11. (Movie Dialogue) – "Juicy Juicy Mangoes"
12. Basement Jaxx – "Do Your Thing"
13. (Movie Dialogue) – "Eyes Down"
14. Texas – "Inner Smile"
15. Melanie C – "Independence Day"
16. (Movie Dialogue) – "Can't Make Round Chapattis"
17. Hans Raj Hans – "Punjabiyan Di Shaan"
18. Gunjan – "Kinna Sohna"
19. Tito Beltrán – "Nessun Dorma"
20. (Movie Dialogue) – "The Offside Rule Is"
21. Bina Mistry – "Hot Hot Hot"
22. Craig Pruess & Bally Sagoo Feat. Gunjan – "Hai Raba!"
23. Curtis Mayfield – "Move on Up"

===US release===
1. Craig Pruess & Bally Sagoo Feat. Gunjan – "Titles"
2. (Movie Dialogue) – "It's Beckham's Corner"
3. Texas – "Inner Smile"
4. Malkit Singh – "Jind Mahi"
5. Bally Sagoo Feat Gunjan – "Noorie"
6. (Movie Dialogue) – "Learn To Cook Dahl"
7. Victoria Beckham – "I Wish"
8. (Movie Dialogue) – "Juicy Juicy Mangoes"
9. Gunjan – "Kinna Sohna"
10. Partners in Rhyme (featuring Nusrat Fateh Ali Khan) – "Tere Bin Nahin Lagda"
11. (Movie Dialogue) – "Can't Make Round Chapattis"
12. Melanie C – "Independence Day"
13. B21 – "Darshan"
14. (Movie Dialogue) – "Eyes Down"
15. Bina Mistry – "Hot Hot Hot"
16. Blondie – "Atomic"
17. Craig Pruess & Bally Sagoo Feat. Gunjan – "Hai Raba!"
18. Tito Beltrán – "Nessun Dorma"

==Stage musical==

A stage musical version of the film opened at London's Phoenix Theatre in the West End of London in June 2015.

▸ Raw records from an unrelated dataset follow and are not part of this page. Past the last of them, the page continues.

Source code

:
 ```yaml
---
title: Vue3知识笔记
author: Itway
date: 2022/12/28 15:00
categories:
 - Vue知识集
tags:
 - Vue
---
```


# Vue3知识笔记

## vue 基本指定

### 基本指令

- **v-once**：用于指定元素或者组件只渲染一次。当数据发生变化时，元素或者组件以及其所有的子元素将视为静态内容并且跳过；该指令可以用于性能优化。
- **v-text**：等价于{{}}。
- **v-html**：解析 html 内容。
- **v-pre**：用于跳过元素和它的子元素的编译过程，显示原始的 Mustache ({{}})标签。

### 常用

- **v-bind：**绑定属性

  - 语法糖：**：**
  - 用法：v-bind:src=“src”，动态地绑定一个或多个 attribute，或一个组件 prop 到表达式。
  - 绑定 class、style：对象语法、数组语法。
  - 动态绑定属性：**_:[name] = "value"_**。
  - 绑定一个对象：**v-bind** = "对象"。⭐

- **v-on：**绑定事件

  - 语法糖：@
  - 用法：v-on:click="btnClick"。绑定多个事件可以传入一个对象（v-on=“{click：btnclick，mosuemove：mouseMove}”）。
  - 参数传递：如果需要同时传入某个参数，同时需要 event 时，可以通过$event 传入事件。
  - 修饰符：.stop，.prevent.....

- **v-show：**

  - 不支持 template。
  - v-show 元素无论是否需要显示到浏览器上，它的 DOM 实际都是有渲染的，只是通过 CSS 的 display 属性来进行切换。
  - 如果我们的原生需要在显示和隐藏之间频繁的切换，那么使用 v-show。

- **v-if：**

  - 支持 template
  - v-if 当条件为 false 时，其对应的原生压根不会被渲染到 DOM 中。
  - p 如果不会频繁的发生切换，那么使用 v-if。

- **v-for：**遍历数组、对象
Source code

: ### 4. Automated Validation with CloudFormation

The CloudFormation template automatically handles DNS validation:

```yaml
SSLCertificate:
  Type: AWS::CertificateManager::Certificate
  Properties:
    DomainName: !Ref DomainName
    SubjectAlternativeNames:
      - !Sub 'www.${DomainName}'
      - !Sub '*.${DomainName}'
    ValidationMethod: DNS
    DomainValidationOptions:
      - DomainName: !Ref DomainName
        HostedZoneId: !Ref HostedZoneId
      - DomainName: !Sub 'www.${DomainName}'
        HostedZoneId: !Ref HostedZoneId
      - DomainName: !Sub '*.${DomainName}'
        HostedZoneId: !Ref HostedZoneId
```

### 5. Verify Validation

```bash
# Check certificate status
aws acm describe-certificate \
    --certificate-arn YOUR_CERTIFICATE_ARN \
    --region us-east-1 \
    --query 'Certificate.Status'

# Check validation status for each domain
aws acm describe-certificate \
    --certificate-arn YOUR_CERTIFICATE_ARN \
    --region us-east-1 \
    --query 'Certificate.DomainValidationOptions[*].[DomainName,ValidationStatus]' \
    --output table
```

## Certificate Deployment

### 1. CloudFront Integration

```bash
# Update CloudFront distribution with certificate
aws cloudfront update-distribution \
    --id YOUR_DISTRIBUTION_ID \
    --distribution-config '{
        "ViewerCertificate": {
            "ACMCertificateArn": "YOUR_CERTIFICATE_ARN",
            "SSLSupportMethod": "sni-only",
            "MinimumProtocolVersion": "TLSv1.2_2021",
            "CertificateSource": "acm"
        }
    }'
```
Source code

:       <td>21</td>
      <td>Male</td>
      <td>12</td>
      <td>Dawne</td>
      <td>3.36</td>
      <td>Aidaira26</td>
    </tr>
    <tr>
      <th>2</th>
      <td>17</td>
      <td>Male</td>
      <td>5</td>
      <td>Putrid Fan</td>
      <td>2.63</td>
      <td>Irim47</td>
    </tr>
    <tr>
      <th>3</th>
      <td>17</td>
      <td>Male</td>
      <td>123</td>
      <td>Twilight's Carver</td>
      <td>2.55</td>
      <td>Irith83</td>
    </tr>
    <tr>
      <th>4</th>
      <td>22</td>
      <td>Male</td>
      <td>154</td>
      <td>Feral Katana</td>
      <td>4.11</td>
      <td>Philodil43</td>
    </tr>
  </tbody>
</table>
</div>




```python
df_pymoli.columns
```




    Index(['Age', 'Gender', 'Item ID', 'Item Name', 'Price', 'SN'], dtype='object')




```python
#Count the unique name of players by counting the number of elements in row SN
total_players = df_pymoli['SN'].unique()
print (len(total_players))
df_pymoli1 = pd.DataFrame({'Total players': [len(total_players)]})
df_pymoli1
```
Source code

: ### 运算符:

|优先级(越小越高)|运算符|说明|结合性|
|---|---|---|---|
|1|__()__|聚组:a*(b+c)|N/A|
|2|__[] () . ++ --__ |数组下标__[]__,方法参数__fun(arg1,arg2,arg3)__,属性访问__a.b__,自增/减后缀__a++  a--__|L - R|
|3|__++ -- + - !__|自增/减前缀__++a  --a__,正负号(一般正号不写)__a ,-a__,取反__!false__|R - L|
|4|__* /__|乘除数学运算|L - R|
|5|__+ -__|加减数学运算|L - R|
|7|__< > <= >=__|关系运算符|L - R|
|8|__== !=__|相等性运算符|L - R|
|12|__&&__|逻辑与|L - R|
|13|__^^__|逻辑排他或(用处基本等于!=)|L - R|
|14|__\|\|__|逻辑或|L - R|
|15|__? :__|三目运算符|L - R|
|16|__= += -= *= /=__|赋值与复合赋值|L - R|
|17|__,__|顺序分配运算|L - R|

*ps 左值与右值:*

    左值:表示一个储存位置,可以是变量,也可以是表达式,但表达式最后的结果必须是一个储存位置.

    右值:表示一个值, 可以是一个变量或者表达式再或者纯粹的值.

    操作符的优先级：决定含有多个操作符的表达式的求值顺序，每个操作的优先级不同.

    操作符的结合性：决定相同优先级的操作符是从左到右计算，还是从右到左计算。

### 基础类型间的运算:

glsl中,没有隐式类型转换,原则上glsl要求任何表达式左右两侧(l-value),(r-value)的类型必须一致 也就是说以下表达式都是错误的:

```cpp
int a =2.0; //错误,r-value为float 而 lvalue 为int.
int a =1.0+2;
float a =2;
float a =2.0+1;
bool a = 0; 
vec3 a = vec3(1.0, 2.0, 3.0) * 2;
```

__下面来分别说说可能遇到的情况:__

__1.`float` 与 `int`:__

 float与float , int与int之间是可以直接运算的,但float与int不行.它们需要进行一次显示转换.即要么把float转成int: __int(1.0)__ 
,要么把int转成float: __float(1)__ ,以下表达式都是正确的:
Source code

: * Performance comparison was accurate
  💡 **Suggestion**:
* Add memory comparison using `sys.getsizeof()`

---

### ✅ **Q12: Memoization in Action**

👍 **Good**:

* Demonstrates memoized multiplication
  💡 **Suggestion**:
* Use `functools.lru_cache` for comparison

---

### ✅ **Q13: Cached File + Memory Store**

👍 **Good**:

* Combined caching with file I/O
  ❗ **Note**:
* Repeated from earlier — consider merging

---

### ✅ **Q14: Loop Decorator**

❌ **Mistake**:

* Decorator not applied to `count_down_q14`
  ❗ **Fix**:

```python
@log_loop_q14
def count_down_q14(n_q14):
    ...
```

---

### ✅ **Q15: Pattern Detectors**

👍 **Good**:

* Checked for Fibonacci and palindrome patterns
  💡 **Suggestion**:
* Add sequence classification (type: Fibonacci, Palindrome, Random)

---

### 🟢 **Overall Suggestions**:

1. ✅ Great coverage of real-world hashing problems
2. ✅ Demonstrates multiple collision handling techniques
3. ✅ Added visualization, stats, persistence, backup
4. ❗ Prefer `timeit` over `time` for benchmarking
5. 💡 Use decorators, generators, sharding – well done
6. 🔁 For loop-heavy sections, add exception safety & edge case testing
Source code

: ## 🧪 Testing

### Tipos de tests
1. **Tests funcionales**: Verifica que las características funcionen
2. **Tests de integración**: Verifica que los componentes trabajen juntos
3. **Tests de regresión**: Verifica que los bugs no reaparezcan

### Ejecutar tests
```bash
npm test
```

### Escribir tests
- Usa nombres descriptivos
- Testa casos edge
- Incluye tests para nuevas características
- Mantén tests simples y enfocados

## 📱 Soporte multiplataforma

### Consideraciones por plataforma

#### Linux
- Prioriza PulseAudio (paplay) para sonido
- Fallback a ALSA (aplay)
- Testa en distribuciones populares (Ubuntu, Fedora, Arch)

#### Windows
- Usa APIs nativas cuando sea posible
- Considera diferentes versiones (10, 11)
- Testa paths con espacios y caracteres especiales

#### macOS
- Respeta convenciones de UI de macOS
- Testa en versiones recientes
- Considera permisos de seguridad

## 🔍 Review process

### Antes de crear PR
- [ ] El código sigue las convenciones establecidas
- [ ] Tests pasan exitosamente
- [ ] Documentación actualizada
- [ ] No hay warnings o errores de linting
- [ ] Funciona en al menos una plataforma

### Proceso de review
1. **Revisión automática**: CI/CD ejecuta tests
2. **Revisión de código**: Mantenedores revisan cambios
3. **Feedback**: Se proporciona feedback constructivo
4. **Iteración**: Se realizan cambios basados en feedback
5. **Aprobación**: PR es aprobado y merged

On 7 May 2019 it was announced that the stage production would have its North American premiere in Toronto, Canada, with a limited run at the St. Lawrence Centre for the Arts' Bluma Appel Theatre, beginning in December 2019.

==Sequel==
In July 2025, Chadha revealed that a sequel is in the works. Chadha announced that she would be making a sequel to Bend It Like Beckham, either as a film or TV series. She hopes to reunite some of the original cast and have cameo appearances by members of the England women's football team. She is aiming for a 2027 release, to coincide with the 2027 FIFA Women's World Cup in Brazil and the 25th anniversary of the original film.